Possible Complications When Diagnosed with T-Cell Lymphoma
Patients with weakened immune systems and higher rates of secondary cancers, particularly lymphomas, are at a greater risk of infection. Acute T-cell lymphoma/leukemia is often associated with high calcium levels in the blood and damage to the bones. Damage to the bones can also occur in a type of lymphoma that affects the nose and other non-lymphatic organs, called Extranodal Nk/T-cell lymphoma, nasal type. This type of cancer can additionally affect the skin, digestive tract, lungs, and adrenal glands.

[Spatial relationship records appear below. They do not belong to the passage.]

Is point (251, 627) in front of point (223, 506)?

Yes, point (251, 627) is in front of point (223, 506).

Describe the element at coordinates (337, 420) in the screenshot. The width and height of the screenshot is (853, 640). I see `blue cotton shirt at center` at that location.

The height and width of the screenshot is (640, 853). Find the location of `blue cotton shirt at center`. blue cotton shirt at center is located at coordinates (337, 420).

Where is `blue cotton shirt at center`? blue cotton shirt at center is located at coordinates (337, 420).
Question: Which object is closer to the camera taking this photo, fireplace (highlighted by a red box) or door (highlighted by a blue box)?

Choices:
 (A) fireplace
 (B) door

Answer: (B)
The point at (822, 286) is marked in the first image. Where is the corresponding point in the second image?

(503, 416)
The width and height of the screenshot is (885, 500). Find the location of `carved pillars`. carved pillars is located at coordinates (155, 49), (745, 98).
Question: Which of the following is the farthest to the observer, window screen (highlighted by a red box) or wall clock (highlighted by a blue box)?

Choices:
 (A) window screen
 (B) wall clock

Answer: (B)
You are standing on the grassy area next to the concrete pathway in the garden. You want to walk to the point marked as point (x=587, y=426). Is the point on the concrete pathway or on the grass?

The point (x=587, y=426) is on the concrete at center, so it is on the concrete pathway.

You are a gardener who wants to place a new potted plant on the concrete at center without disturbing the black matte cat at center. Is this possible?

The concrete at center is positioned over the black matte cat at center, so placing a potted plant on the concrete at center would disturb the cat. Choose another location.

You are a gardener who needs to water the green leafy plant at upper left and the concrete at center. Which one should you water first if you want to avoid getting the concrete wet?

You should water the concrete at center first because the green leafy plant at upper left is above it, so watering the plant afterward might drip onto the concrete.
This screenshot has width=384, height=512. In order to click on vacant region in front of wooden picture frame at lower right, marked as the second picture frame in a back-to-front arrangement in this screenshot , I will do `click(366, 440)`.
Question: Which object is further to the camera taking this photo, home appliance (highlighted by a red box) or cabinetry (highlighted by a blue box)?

In Cutaneous T-cell Lymphoma (CTCL), a kind of lymphoma that starts in the skin, the cancer cells may change into more aggressive forms, a process known as large cell transformation. Another type of cancer called Precursor T-cell lymphoblastic lymphoma can cause a condition called superior vena cava syndrome, cause blockage in the windpipe, and lead to fluid accumulation around the lungs or heart. In Mycosis Fungoides (MF), a type of CTCL, the lesion can ulcerate, or break open.
- Greater risk of infection in patients with weakened immune systems and secondary cancers
- High blood calcium levels and bone damage in Acute T-cell lymphoma/leukemia
- Bone damage and impact on nose, skin, digestive tract, lungs, and adrenal glands in Extranodal Nk/T-cell lymphoma, nasal type
- Large cell transformation in CTCL
- Superior vena cava syndrome, windpipe blockage, and fluid accumulation around the lungs or heart in Precursor T-cell lymphoblastic lymphoma
- Ulceration in Mycosis Fungoides
Preventing T-Cell Lymphoma
Patients need to understand the origin, progression, and likely outcomes of their condition. Research shows reversible factors, like long-term chemical exposure/pesticides and HTLV-1 infection, which can be transmitted. It’s crucial for patients to stop being exposed to these chemicals, stay safe when handling body fluids, and practice safe sex.